Contribute $ 6000 a year until you turn ... then ...
Withdraw equal annual amounts over the next years.
At age 60 your account balance will be $322,172
You'll then be able to withdraw $19,960 annually for 30 years.

Whimper...

16 comments:

Tenure or Bust said...

I wouldn't worry about the Roth IRA, it first started in 1998, so it wasn't well known and greatly advertised.

Also, the contributions to the Roth IRA were, at first, much lower than they are right now. In the beginning, the maximum was set at 2K, last year it was 4K, and for 2008 it was raised to 5K.

Fretful Porpentine said...

I spent a few weeks as a long-term sub at a private high school when I was in grad school. It was an odd, though not unpleasant, experience; certainly a lot more laid-back than my large public high school had been, even in the pre-Columbine days. Mostly, I remember these random Australian exchange students wandering around the campus, sitting in on classes whenever the mood struck them.

They were a pleasant group of students, but yeah, the whole privilege thing felt strange, and grade inflation was rampant. I don't think I'd want to do it in the long term, but that's mainly because I'm a little scared of the responsibilities that go with being in loco parentis for a bunch of underage kids.

I'm surprised the private schools are actually paying more than the public schools where you are -- I was under the impression that it usually worked the other way around.

kermitthefrog said...

Here, public schools are also financially advantageous -- it helps that they're unionized!

I was also completely scared off by programs like Teach for America and the NYC Teaching Fellows where you get credentialed while teaching in an underfunded school. Not only are you still going to school, they're asking you, the inexperienced teacher, to take on the hardest job. No. Fun.

But if you're thinking about high school, you might be able to look around and find schools that are somewhat socially responsible, via curriculum, financial aid policies, whathaveyou. Places like Friends schools, Ethical Culture, etc. Not that your students wouldn't be privileged, but some schools at least try to teach responsible ways of dealing with it. Don't know whether that would count as Difference-Making, though.

undine said...

Do you read the blogger What Now? She quit a tenured associate professor position to teach at a private school and has never been happier.
http://whatnow.typepad.com/whatnow/

Bardiac said...

You're absolutely right; we don't discuss money things nearly enough in the humanities. And there are LOTS of places where starting salaries in the 40s are pretty common, and salary compression sucks.

About the Roth: would you have had an extra $4K to sock away during grad school?

Starting retirement savings late is one of the opportunity costs of going to grad school. When I look at my retirement prospects, I swerve between despair and panic, and I'm probably doing better than lots of folks.

Bardiac said...

Oops, I also wanted to say, that while the Roth is a good idea for lots of folks, it's not so great for others. With a regular IRA (or 403b), you put in pre-tax dollars, and pay tax when you take them out. Since most people are likely to be in a lower tax bracket when they retire, that's a good idea.

With the Roth, you put in after tax dollars, but don't pay taxes on the money you take out. So, if you're in a higher tax bracket when you retire, you benefit. (I think you also have more flexibility in taking out the money than with a regular IRA.)

▶ [Information supplied]:
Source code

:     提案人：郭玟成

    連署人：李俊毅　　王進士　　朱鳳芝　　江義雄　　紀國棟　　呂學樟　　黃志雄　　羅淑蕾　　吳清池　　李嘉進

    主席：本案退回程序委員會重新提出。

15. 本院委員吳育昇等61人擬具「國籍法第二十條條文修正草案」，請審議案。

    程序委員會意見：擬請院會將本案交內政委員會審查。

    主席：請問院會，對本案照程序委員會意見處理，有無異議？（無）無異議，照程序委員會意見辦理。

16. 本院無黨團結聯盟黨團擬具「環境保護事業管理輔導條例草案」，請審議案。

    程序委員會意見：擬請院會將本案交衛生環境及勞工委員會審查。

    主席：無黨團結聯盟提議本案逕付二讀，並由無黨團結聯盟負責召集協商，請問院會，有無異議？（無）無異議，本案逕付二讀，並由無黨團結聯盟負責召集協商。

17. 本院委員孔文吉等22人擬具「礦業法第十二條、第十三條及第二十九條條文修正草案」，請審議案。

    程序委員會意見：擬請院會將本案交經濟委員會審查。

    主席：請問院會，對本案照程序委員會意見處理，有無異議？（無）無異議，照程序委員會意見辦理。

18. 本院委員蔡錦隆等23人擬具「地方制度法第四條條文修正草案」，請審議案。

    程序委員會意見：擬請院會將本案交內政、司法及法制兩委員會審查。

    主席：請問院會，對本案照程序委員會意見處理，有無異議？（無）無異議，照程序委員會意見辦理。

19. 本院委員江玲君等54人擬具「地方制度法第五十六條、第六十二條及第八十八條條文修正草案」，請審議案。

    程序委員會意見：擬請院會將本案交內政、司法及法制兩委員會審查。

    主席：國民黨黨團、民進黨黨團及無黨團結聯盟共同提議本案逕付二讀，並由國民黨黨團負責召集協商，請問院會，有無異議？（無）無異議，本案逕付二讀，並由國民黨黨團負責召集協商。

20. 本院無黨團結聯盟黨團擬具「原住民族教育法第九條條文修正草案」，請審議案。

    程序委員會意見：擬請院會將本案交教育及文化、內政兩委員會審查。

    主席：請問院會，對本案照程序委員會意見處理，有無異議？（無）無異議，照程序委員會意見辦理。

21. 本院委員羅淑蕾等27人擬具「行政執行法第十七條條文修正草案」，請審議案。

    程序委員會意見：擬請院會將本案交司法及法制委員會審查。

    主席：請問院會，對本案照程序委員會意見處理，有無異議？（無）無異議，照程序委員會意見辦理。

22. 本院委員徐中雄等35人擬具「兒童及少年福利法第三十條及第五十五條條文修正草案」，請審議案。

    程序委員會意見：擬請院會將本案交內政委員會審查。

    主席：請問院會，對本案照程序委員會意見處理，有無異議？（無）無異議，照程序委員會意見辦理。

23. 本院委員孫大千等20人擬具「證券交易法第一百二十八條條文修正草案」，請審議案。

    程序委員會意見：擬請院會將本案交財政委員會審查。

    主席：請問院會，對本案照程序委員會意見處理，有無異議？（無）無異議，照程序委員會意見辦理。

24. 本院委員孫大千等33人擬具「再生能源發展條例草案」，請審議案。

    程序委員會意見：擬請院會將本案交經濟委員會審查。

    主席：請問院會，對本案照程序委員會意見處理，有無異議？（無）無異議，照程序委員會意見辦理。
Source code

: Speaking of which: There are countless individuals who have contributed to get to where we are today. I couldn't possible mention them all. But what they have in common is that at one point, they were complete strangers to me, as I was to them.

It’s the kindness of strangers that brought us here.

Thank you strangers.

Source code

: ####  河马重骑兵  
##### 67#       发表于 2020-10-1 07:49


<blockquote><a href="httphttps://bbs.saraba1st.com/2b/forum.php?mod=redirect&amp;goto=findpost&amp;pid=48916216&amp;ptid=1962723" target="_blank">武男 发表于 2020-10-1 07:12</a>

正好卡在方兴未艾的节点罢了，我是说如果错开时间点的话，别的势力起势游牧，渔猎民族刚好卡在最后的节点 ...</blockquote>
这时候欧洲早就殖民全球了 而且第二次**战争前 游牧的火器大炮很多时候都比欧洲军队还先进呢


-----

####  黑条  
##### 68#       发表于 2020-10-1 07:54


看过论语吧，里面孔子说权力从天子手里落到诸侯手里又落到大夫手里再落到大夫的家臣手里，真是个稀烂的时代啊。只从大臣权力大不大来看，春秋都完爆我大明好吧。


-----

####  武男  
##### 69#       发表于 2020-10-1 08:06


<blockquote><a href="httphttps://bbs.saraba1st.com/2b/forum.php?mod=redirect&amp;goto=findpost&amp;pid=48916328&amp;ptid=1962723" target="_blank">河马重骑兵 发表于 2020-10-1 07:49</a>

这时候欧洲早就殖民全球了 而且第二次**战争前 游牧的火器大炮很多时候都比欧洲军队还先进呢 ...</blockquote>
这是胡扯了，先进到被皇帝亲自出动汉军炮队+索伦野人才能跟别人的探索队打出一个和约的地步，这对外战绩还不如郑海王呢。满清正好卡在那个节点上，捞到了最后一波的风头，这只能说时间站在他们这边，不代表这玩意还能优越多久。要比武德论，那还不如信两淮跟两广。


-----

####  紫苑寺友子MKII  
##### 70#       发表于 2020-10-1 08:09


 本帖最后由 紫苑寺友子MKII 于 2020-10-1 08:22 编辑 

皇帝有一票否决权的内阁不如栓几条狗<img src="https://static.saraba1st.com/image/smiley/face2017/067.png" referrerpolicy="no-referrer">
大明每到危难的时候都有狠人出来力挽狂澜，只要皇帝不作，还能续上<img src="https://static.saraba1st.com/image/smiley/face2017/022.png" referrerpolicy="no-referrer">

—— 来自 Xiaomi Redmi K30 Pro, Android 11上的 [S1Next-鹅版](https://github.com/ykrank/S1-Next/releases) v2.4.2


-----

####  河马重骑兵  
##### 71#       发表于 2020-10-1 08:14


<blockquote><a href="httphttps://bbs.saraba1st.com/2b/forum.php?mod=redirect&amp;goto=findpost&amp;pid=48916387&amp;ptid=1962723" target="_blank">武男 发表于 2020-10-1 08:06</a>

▶ [Work instruction 1]:
In the blog comments on retirement savings and teaching, what year does Tenure or Bust say the Roth IRA first started?
▶ [Work instruction 2]:
Render this sentence from the blog comments in Spanish: "Starting retirement savings late is one of the opportunity costs of going to grad school."
▶ [Work instruction 3]:
Carry on the blog comments about retirement savings and teaching from the point where they end.
The listing has nothing to do with the blog comments.

▶ [Response box 1]:
1998.

▶ [Response box 2]:
Empezar tarde a ahorrar para la jubilación es uno de los costos de oportunidad de hacer un posgrado.

▶ [Response box 3]:
I'm not a financial advisor, and I didn't sleep at a Holiday Inn (is that the one?) last night. Using resources such as The Motley Fool or a real professional is a way better idea than trusting me!

Aimee said...

Thanks for this post. While I knew a lot of this already, it was nice to have it all laid out (especially the part about the Roth IRA. I need to open one now. Fuck - how old am I?) I agree that we, especially we women, and especially we women in academia, need to talk about money more openly. And there should be better resources for those who don't end up on the tenure track - just look at the numbers!

On "Making a Difference":
I'm always envisioning Plans A, B, C, and D, and the Teach for America option hovers somewhere between B and C. In college, I worked at a day camp in a poor urban area one summer, and it was definitely the hardest job I've ever had (and I've had a lot of jobs). Part of it was racial - aside from myself, all the staff and all the 200 kids were Black or Mixed, so I initially encountered some hostility. That seemed to wear away with time, though, and it was mostly just teasing (though it occasionally stung). It was pretty much the model of a "terrible job": I was working 12 hour days at $7/hr with no breaks, it was all outside, the only materials we had were secondhand. There was almost no training and I was a clueless 19 year old, so I really had no idea what I was doing. I was working with second graders, so it was especially depressing to witness the very real effects of poverty, negligence, and abuse. And it was hard not to get angry when I was in charge of thirty antsy children. There was a rule that we were *not* to yell at the kids, but that was hard when they tended to act out so violently.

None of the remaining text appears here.